### [Task statement]
Reproduce the listing below word for word, leaving out the picture.

++++++

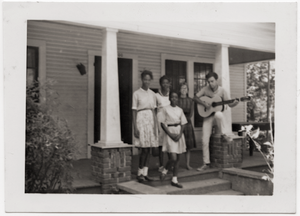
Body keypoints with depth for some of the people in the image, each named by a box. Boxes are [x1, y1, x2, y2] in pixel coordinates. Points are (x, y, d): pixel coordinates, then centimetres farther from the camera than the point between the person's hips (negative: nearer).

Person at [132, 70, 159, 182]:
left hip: (151, 121, 5)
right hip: (141, 120, -5)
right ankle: (139, 173, 4)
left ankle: (145, 173, 12)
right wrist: (135, 127, -9)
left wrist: (155, 125, 8)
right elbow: (134, 111, -3)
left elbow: (153, 110, 14)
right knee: (144, 149, -9)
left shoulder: (152, 94, 12)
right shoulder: (136, 93, -2)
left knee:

++++++

### [Answer below]
Body keypoints with depth for some of the people in the image, each named by a box. Boxes are [x1, y1, x2, y2] in pixel coordinates. Points are (x, y, d): pixel coordinates, then centimetres farther from the camera than the point between the person's hips (negative: nearer).

Person at [132, 70, 159, 182]:
left hip: (151, 121, 5)
right hip: (141, 120, -5)
right ankle: (139, 173, 4)
left ankle: (145, 173, 12)
right wrist: (135, 127, -9)
left wrist: (155, 125, 8)
right elbow: (134, 111, -3)
left elbow: (153, 110, 14)
right knee: (144, 149, -9)
left shoulder: (152, 94, 12)
right shoulder: (136, 93, -2)
left knee:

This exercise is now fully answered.